Stress & Stress Management
Stress is the greatest threat to our health today, affecting our physical and mental well-being. Stress factors can be imagined (worry about the future) or real (financial problems). How damaging these factors are depends on our response to them. Some people are able to manage stress so that it does not affect them whereas others can worry about the slightest thing which has damaging consequences.
Stress can be positive or negative. Positive stress helps people perform to the best of their abilities, to achieve their goals, focus on and concentrate on an important event or moment ahead. Negative stress, on the other hand, causes us to respond by worrying, panicking or losing our concentration.
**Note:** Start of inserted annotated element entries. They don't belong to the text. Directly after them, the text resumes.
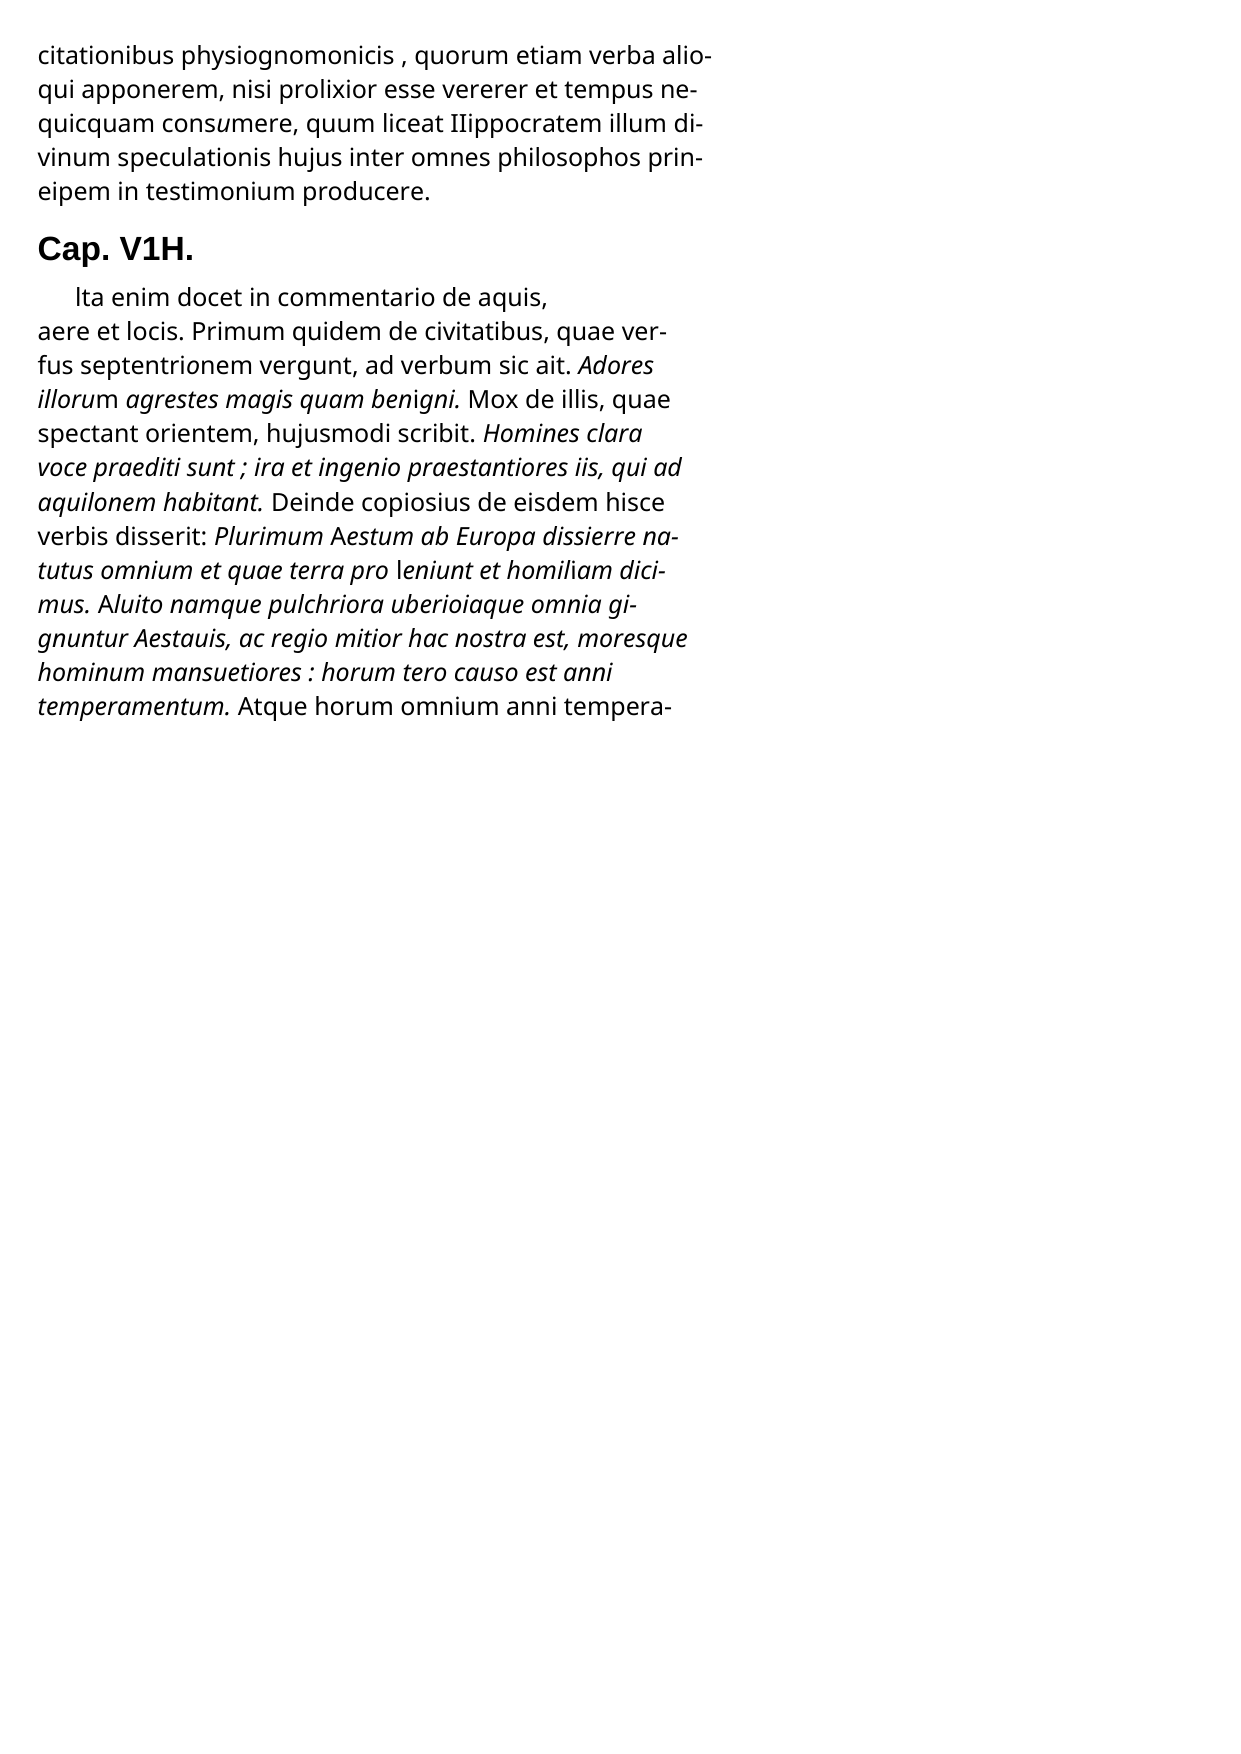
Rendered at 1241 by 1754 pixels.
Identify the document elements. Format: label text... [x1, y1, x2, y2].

text lta enim docet in commentario de aquis, aere et locis. Primum quidem de civitatibus, quae ver- fus septentrionem vergunt, ad verbum sic ait. Adores illorum agrestes magis quam benigni. Mox de illis, quae spectant orientem, hujusmodi scribit. Homines clara voce praediti sunt ; ira et ingenio praestantiores iis, qui ad aquilonem habitant. Deinde copiosius de eisdem hisce verbis disserit: Plurimum Aestum ab Europa dissierre na- tutus omnium et quae terra pro leniunt et homiliam dici- mus. Aluito namque pulchriora uberioiaque omnia gi- gnuntur Aestauis, ac regio mitior hac nostra est, moresque hominum mansuetiores : horum tero causo est anni temperamentum. Atque horum omnium anni tempera- [37, 280, 1203, 723]
subtitle Cap. V1H. [37, 229, 1203, 267]
text citationibus physiognomonicis , quorum etiam verba alio- qui apponerem, nisi prolixior esse vererer et tempus ne- quicquam consumere, quum liceat IIippocratem illum di- vinum speculationis hujus inter omnes philosophos prin- eipem in testimonium producere. [37, 37, 1203, 208]
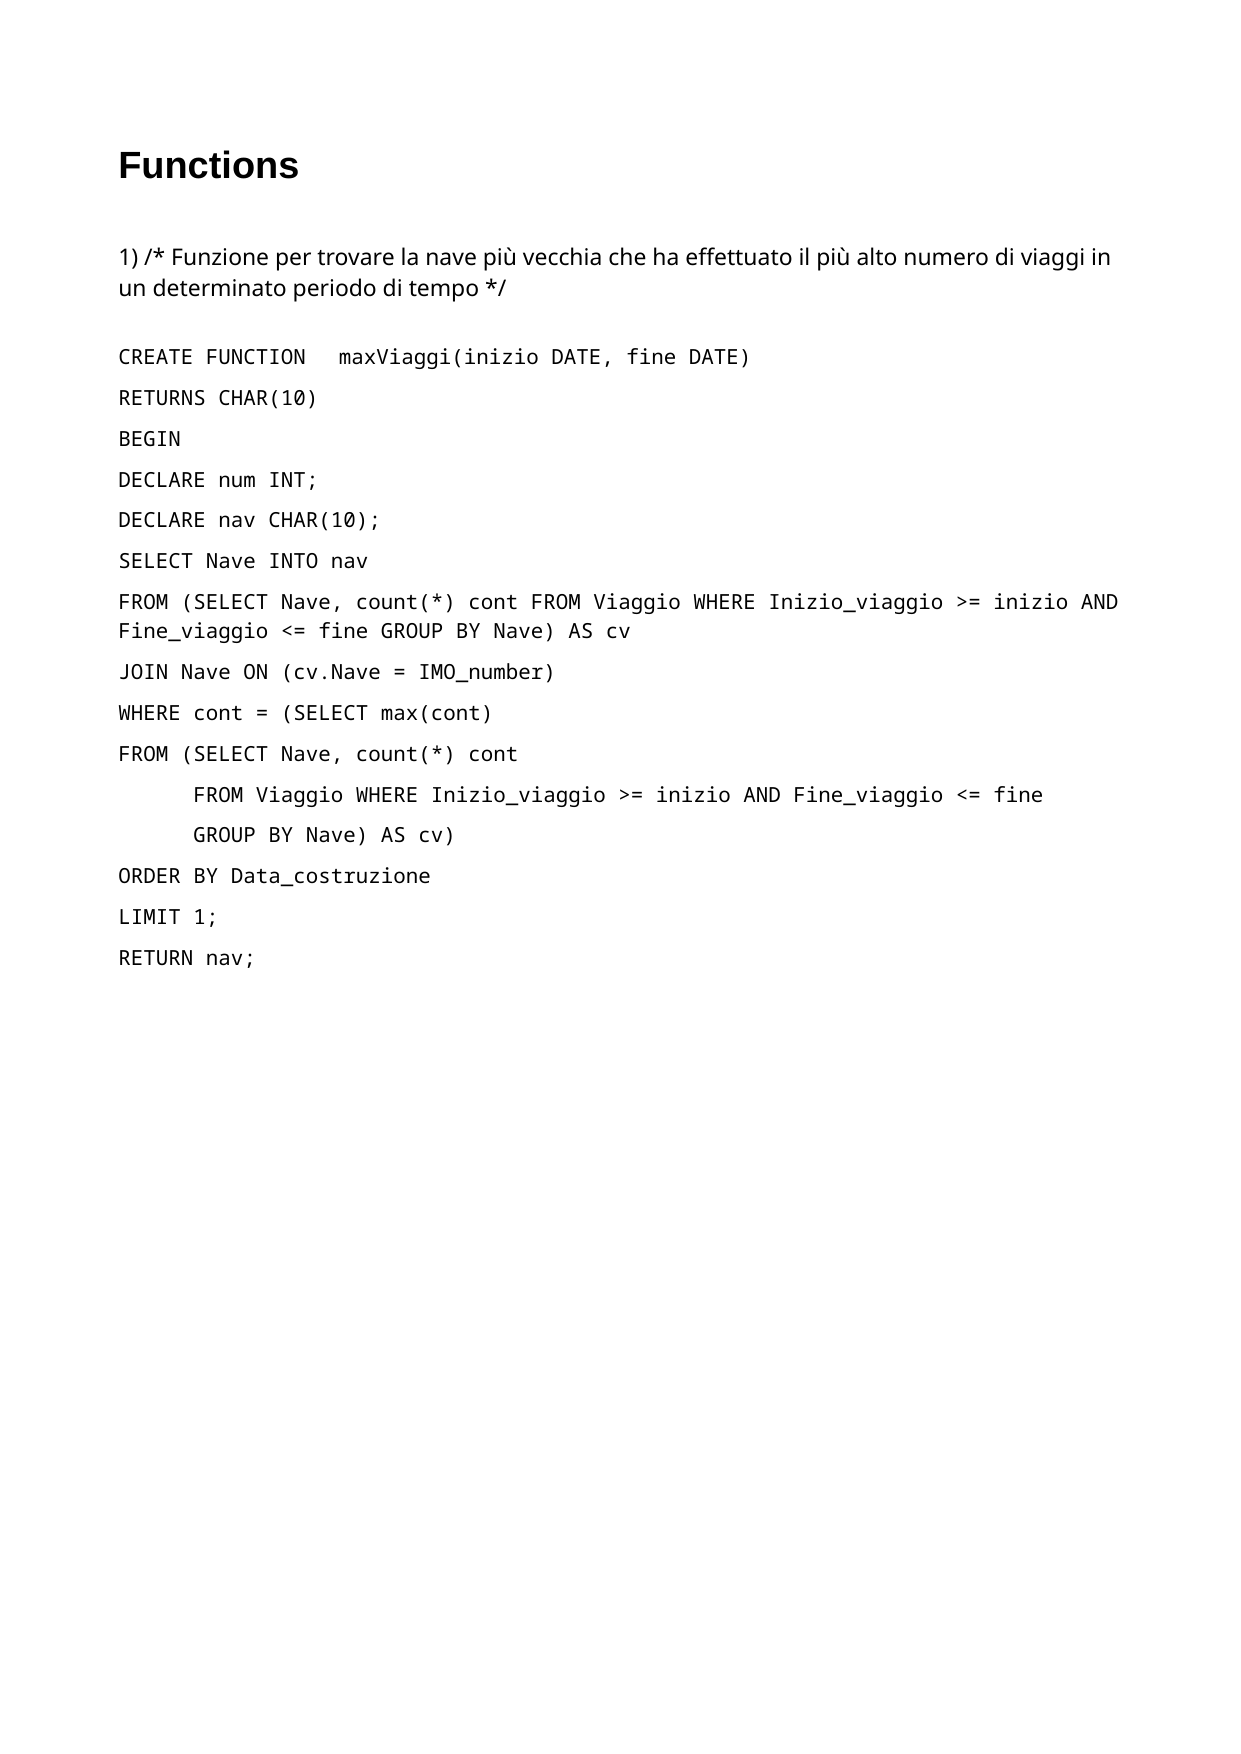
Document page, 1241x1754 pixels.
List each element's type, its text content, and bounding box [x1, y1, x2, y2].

text JOIN Nave ON (cv.Nave = IMO_number) [118, 657, 1122, 685]
subtitle Functions [118, 143, 1122, 187]
text CREATE FUNCTION maxViaggi(inizio DATE, fine DATE) [118, 342, 1122, 370]
text DECLARE nav CHAR(10); [118, 506, 1122, 534]
text DECLARE num INT; [118, 465, 1122, 493]
text BEGIN [118, 424, 1122, 452]
text RETURNS CHAR(10) [118, 383, 1122, 411]
text GROUP BY Nave) AS cv) [118, 821, 1122, 849]
text FROM Viaggio WHERE Inizio_viaggio >= inizio AND Fine_viaggio <= fine [118, 780, 1122, 808]
text FROM (SELECT Nave, count(*) cont [118, 739, 1122, 767]
text RETURN nav; [118, 943, 1122, 972]
text ORDER BY Data_costruzione [118, 862, 1122, 890]
text FROM (SELECT Nave, count(*) cont FROM Viaggio WHERE Inizio_viaggio >= inizio AND Fine_viaggio <= fine GROUP BY Nave) AS cv [118, 587, 1122, 644]
text WHERE cont = (SELECT max(cont) [118, 698, 1122, 726]
text LIMIT 1; [118, 902, 1122, 931]
text 1) /* Funzione per trovare la nave più vecchia che ha effettuato il più alto numero di viaggi in un determinato periodo di tempo */ [118, 241, 1122, 303]
text SELECT Nave INTO nav [118, 547, 1122, 575]
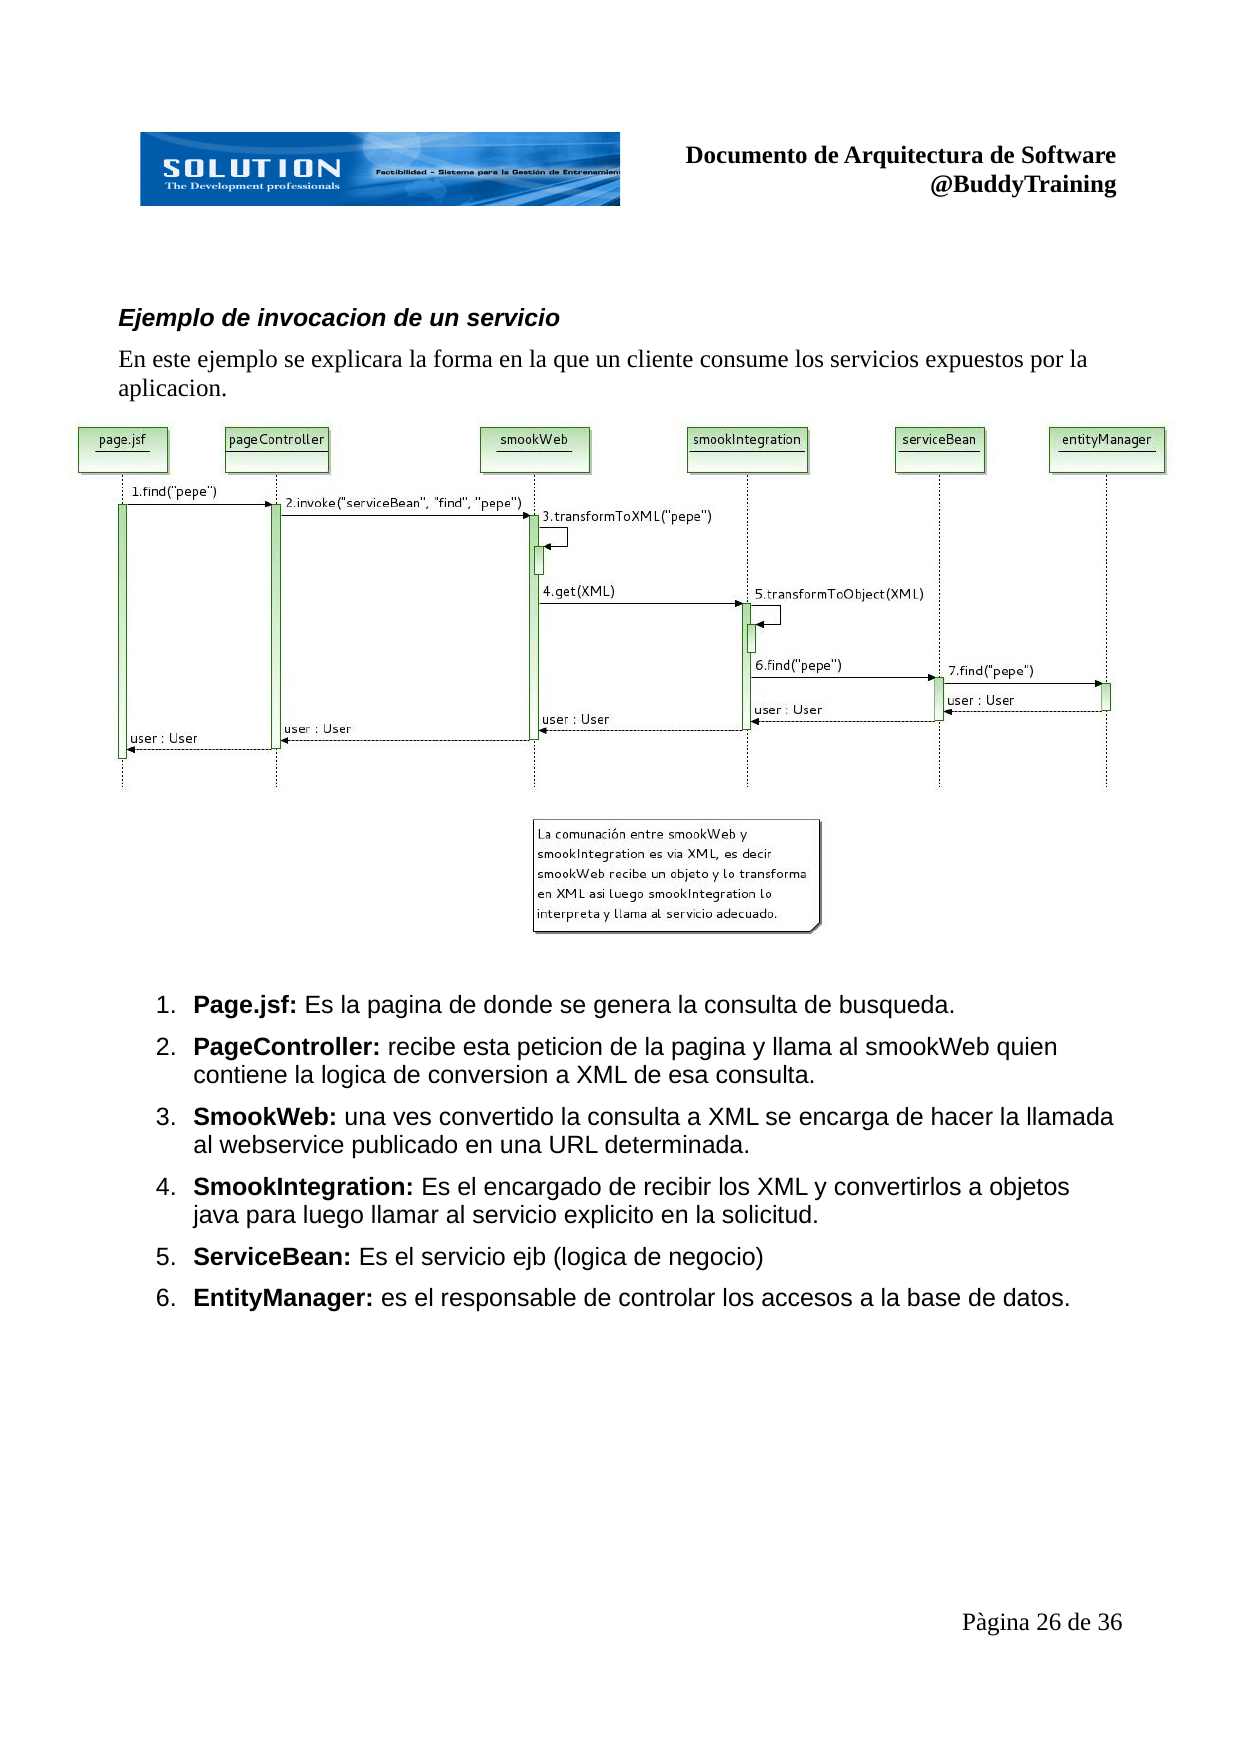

In this day and age stress factors are often intangible such as job insecurity, financial and relationship worries. The increasing pace of lifestyles, the complexities of professions, changes and added strains in relationships due to greater mobility and thus distance from others, has created burdens on our stress-management systems.
When we are stressed adrenalin rushes in, several systems (such as digestion) shut down, heart rate increases, blood vessels contract increasing blood pressure, and muscles contract. When stress cannot be resolved or avoided then often the body remains tense and cannot relax. The adrenal glands become tired eventually when the body is placed in a constant state of alert, causing people to be depleted and panicky rather than stimulated and awake. This is when stress is damaging and can cause disease.
During busy periods of life it is important to take time out to relax and allow your body to rest, learning to respond in a healthier way. We cannot simply tell our bodies to relax; we have to learn how to relax them via relaxing activities such as walking, seeing friends as well as using specific relaxation techniques such as breathing, visualisation, yoga and massage.
Managing stress with yoga and meditation
Both yoga and meditation are well-known methods for diffusing stress and tension, with beneficial, holistic effects. They are useful self-help therapies, teaching you to have control of the body and mind. Yoga does this through physical exercise, including adopting different postures, relaxation techniques and breathing exercises. Meditation helps a person find calm and a sense of their own centre using different focuses. Meditation has the physiological effects of allowing the muscles to relax and the circulation to become more efficient thus recharging the body and helping it to heal. This is similar to the effects of a short sleep.
Managing stress with massage
A holistic treatment such as massage can help induce deep relaxation, helping to remove pent-up tension of the stress response, without damaging the body. Many of us are unaware of how much tension we hold in our bodies so massage enables us to be more aware of what tension feels like, helping to release it and reminding us what deep relaxation feels like. When we relax we tend to find problems and events less daunting so we feel less threatened and stressed which in turn prevents the build-up of tension. Massage can enable us to avoid stress altogether, positively effecting our health and wellbeing.